In dealing with these passages, I see why Spanos ( 2008) declared, “You have it backwards” in his review of their book. I had assumed (before reading it myself ) that Z & M, as with many significance test critics, were pointing out that the fallacy is common, not that they were committing it. I am confident they will want to correct this and not give Prionvac grounds to claim evidence of a large increase in survival simply because their test had a high capability (power) to detect that increase, if it were in fact present.
What Z & M say about power analysts in this chapter is fine; but the power analysts are concerned about interpreting non-statistically significant results with tests that have low-power to detect any but the grossest effects. Perhaps this is the source of their confusion.

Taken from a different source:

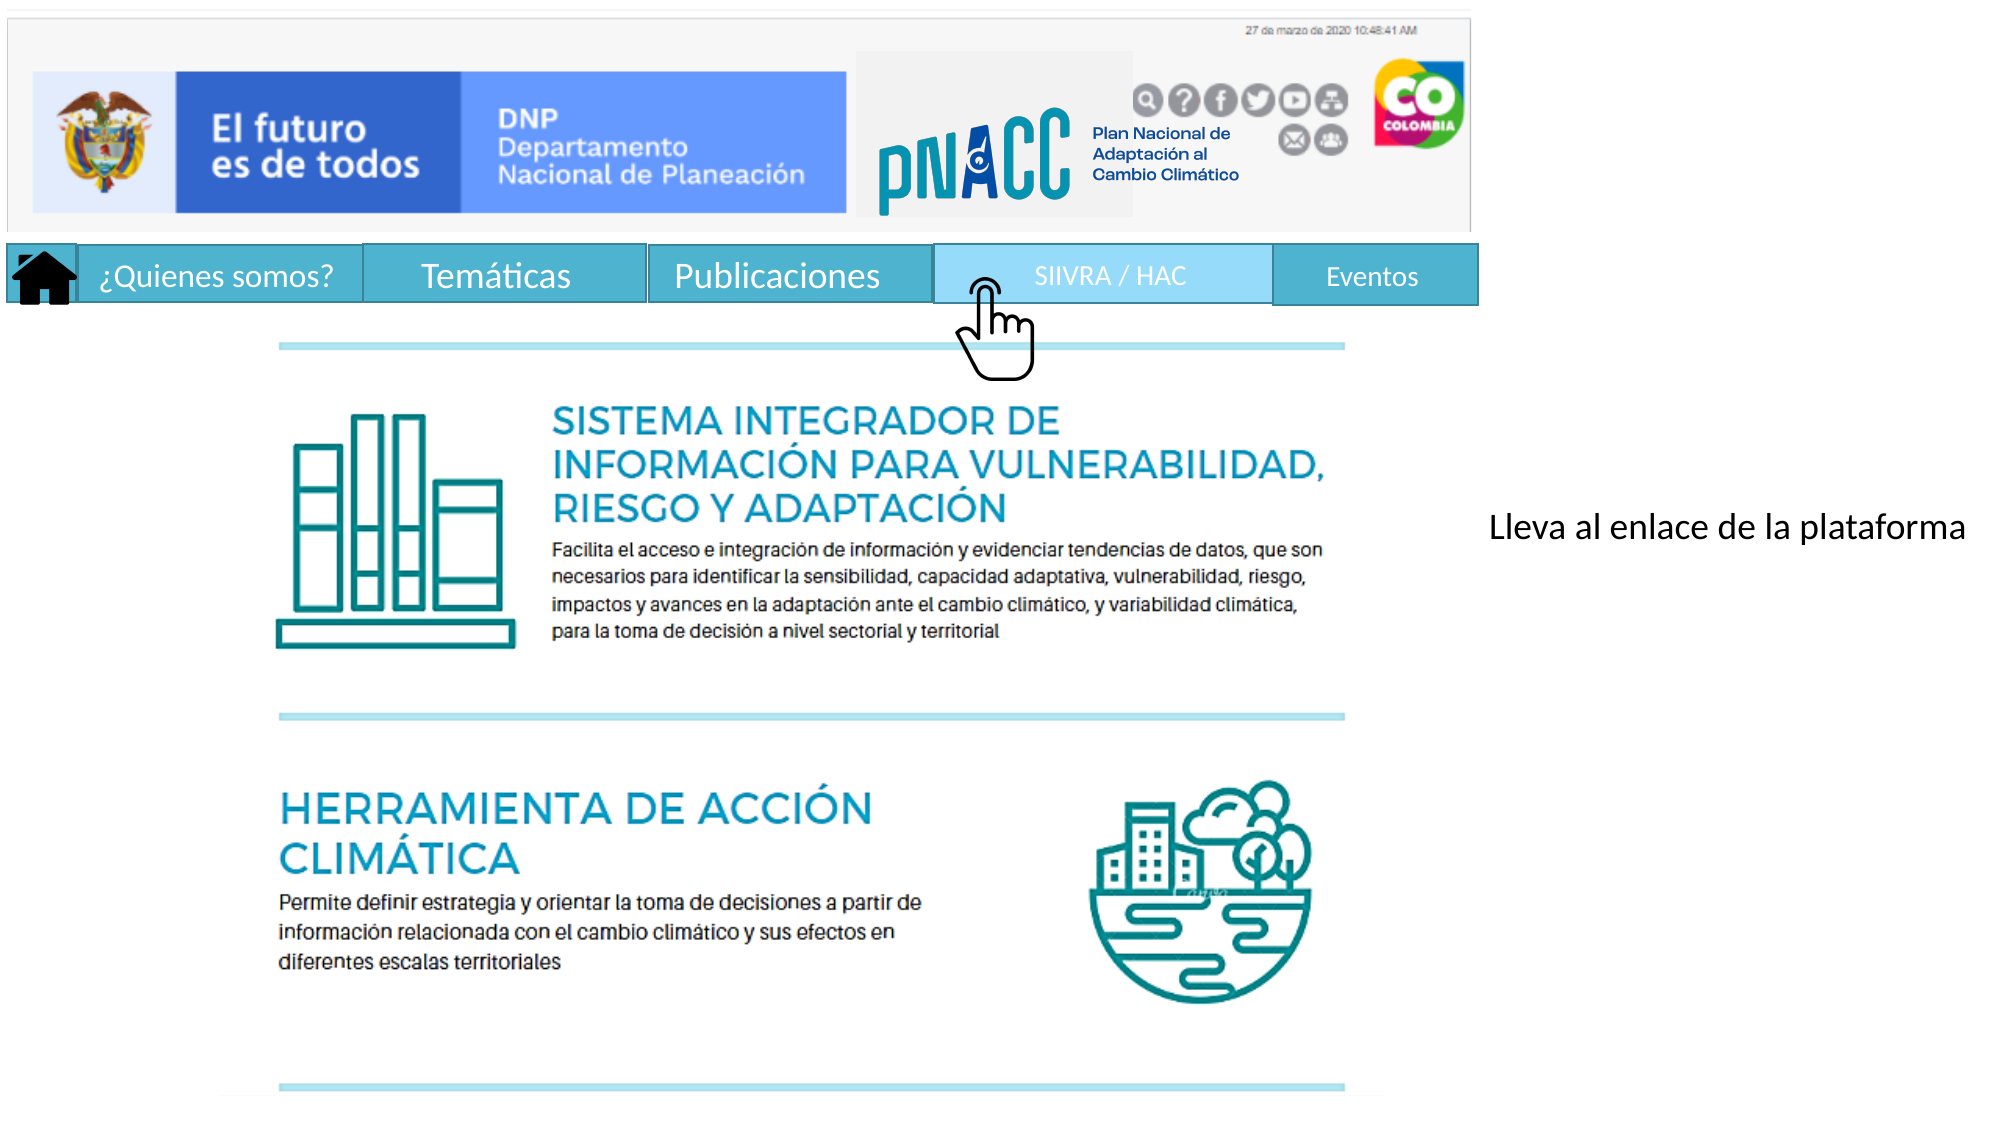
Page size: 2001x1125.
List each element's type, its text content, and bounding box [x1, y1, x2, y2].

picture [220, 277, 1385, 1096]
text_box Lleva al enlace de la plataforma [1474, 494, 1991, 555]
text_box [7, 9, 1479, 306]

[Aside: They do not say whether a rejection of the null is merely to infer the existence of a (positive) effect or whether it is to infer an effect of size d, so neither do I. They also do not say if it is a one-sided or two-sided test; neither qualification effects the upshot of the flaw I am raising.]
Spanos, A. (2008), Review of S. Ziliak and D. McCloskey’s The Cult of Statistical Significance, Erasmus Journal for Philosophy and Economics, volume 1, issue 1: 154-164.
Ziliak, Z. and McCloskey, D. (2008), The Cult of Statistical Significance: How the Standard Error Costs Us Jobs, Justice and Lives, University of Michigan Press.